RAW DATA =
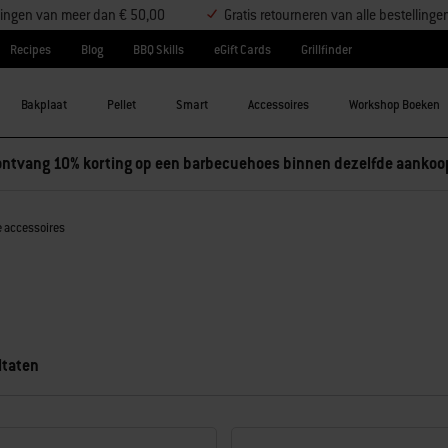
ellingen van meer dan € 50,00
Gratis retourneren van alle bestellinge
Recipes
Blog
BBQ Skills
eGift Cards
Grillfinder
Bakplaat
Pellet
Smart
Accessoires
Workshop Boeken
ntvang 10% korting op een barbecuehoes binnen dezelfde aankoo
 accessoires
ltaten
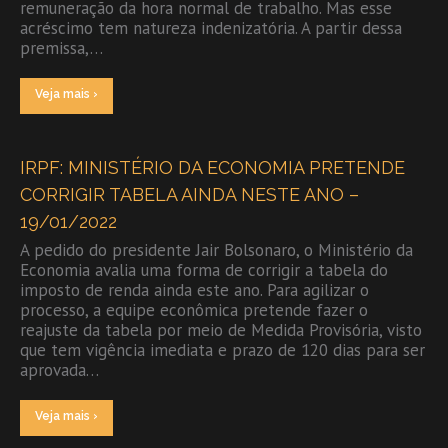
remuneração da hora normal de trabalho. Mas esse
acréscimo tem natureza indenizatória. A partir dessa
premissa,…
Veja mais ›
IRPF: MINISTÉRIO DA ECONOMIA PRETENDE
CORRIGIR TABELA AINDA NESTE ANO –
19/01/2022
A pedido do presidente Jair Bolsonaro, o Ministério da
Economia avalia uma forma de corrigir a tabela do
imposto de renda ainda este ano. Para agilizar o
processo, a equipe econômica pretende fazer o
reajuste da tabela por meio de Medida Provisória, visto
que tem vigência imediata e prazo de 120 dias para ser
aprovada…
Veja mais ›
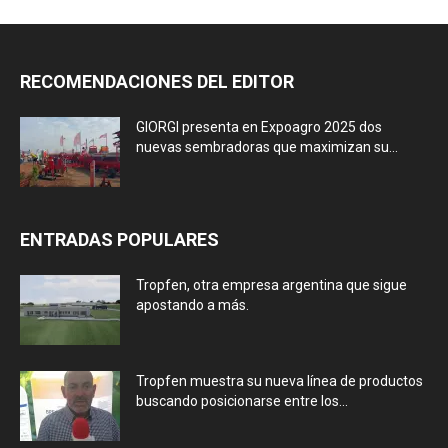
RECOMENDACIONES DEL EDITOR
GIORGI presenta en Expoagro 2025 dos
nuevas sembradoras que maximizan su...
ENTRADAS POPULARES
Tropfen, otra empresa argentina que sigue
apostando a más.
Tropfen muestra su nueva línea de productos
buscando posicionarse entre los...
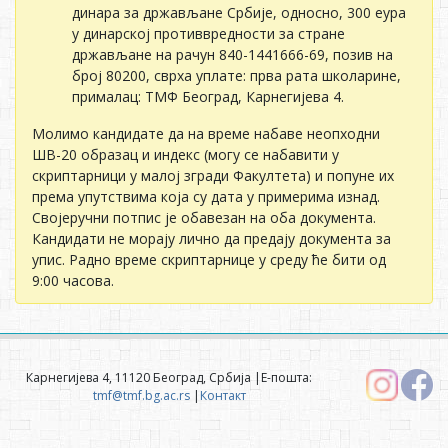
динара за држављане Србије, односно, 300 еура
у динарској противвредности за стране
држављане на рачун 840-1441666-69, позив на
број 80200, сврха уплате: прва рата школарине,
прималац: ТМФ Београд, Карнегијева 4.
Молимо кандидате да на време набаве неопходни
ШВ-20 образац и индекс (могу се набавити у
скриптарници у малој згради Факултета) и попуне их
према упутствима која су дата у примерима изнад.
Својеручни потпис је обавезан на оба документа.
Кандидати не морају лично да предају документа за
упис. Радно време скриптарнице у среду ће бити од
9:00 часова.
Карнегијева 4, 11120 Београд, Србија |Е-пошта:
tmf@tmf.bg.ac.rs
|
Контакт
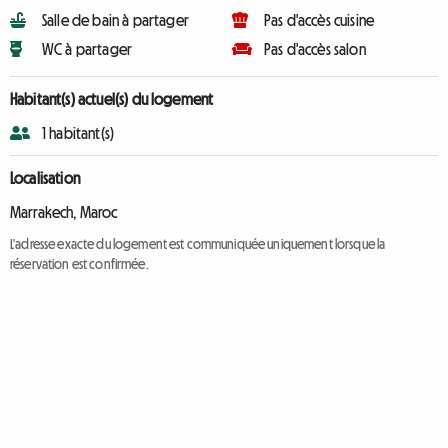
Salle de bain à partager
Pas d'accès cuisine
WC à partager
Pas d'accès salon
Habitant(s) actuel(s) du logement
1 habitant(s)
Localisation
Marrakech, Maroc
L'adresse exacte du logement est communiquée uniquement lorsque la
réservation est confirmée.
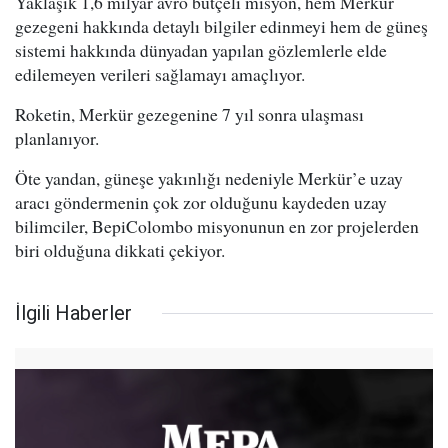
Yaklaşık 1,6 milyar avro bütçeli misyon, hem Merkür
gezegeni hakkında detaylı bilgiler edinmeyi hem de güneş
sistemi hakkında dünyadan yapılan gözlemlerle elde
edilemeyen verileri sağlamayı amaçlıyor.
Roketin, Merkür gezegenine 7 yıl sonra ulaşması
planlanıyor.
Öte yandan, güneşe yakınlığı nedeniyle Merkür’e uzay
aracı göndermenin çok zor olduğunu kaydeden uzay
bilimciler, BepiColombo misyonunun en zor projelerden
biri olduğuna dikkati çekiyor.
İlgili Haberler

PROMPT =
Only lines holding the word "документа" belong in the answer; copy all of them from the records.

TASK ANSWER =
Својеручни потпис је обавезан на оба документа.
Кандидати не морају лично да предају документа за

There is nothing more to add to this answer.